■ About this exercise ■
What's wanted is a faithful retyping of every entry, pictures excluded.

■ Task material ■
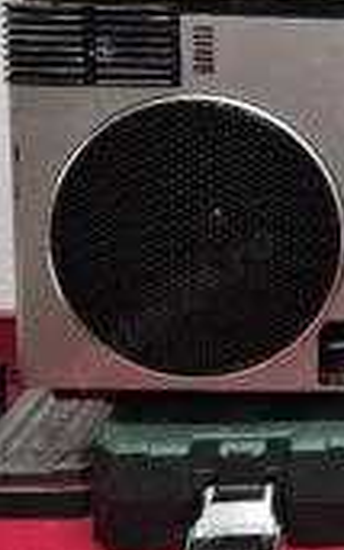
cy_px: 84
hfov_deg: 20.4
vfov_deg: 34.2
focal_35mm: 57
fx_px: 854
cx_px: 469
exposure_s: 1/50
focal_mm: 5.4
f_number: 1.8
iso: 160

■ Answer space ■
cy_px: 84
hfov_deg: 20.4
vfov_deg: 34.2
focal_35mm: 57
fx_px: 854
cx_px: 469
exposure_s: 1/50
focal_mm: 5.4
f_number: 1.8
iso: 160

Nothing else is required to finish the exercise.